#### SUPPLIED RECORDS
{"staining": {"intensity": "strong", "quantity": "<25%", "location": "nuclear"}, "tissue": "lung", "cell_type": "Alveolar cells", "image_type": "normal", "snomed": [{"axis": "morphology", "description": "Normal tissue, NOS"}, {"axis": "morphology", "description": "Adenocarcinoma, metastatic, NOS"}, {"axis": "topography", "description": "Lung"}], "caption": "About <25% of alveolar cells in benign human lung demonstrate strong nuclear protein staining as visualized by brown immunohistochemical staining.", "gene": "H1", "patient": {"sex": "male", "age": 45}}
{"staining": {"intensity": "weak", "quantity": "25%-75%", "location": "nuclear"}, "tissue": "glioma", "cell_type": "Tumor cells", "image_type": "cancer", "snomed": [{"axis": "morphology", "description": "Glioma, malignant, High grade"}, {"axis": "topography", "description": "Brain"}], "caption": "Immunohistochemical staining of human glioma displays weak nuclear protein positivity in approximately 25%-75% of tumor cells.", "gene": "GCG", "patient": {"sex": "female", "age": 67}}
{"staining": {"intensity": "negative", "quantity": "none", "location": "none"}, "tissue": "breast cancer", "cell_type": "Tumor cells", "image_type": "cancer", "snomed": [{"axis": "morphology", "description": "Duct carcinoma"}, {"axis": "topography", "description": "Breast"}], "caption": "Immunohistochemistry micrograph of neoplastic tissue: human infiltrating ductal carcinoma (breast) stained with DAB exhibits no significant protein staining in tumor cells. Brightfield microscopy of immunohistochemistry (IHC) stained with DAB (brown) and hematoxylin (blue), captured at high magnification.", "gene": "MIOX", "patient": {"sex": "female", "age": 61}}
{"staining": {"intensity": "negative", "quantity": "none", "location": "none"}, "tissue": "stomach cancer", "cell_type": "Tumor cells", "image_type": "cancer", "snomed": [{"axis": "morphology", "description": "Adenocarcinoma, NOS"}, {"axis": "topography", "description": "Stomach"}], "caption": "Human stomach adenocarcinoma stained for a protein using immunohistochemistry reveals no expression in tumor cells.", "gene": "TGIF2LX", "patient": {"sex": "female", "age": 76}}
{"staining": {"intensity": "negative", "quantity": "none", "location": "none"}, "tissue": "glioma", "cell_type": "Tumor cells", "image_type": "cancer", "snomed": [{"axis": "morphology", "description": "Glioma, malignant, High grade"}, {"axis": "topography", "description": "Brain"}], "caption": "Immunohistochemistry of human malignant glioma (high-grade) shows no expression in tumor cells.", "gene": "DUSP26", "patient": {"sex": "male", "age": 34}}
########
# ABOUT THIS EXERCISE:
The answer is every entry, copied word for word.

# REPLY TO THE EXERCISE:
{"staining": {"intensity": "strong", "quantity": "<25%", "location": "nuclear"}, "tissue": "lung", "cell_type": "Alveolar cells", "image_type": "normal", "snomed": [{"axis": "morphology", "description": "Normal tissue, NOS"}, {"axis": "morphology", "description": "Adenocarcinoma, metastatic, NOS"}, {"axis": "topography", "description": "Lung"}], "caption": "About <25% of alveolar cells in benign human lung demonstrate strong nuclear protein staining as visualized by brown immunohistochemical staining.", "gene": "H1", "patient": {"sex": "male", "age": 45}}
{"staining": {"intensity": "weak", "quantity": "25%-75%", "location": "nuclear"}, "tissue": "glioma", "cell_type": "Tumor cells", "image_type": "cancer", "snomed": [{"axis": "morphology", "description": "Glioma, malignant, High grade"}, {"axis": "topography", "description": "Brain"}], "caption": "Immunohistochemical staining of human glioma displays weak nuclear protein positivity in approximately 25%-75% of tumor cells.", "gene": "GCG", "patient": {"sex": "female", "age": 67}}
{"staining": {"intensity": "negative", "quantity": "none", "location": "none"}, "tissue": "breast cancer", "cell_type": "Tumor cells", "image_type": "cancer", "snomed": [{"axis": "morphology", "description": "Duct carcinoma"}, {"axis": "topography", "description": "Breast"}], "caption": "Immunohistochemistry micrograph of neoplastic tissue: human infiltrating ductal carcinoma (breast) stained with DAB exhibits no significant protein staining in tumor cells. Brightfield microscopy of immunohistochemistry (IHC) stained with DAB (brown) and hematoxylin (blue), captured at high magnification.", "gene": "MIOX", "patient": {"sex": "female", "age": 61}}
{"staining": {"intensity": "negative", "quantity": "none", "location": "none"}, "tissue": "stomach cancer", "cell_type": "Tumor cells", "image_type": "cancer", "snomed": [{"axis": "morphology", "description": "Adenocarcinoma, NOS"}, {"axis": "topography", "description": "Stomach"}], "caption": "Human stomach adenocarcinoma stained for a protein using immunohistochemistry reveals no expression in tumor cells.", "gene": "TGIF2LX", "patient": {"sex": "female", "age": 76}}
{"staining": {"intensity": "negative", "quantity": "none", "location": "none"}, "tissue": "glioma", "cell_type": "Tumor cells", "image_type": "cancer", "snomed": [{"axis": "morphology", "description": "Glioma, malignant, High grade"}, {"axis": "topography", "description": "Brain"}], "caption": "Immunohistochemistry of human malignant glioma (high-grade) shows no expression in tumor cells.", "gene": "DUSP26", "patient": {"sex": "male", "age": 34}}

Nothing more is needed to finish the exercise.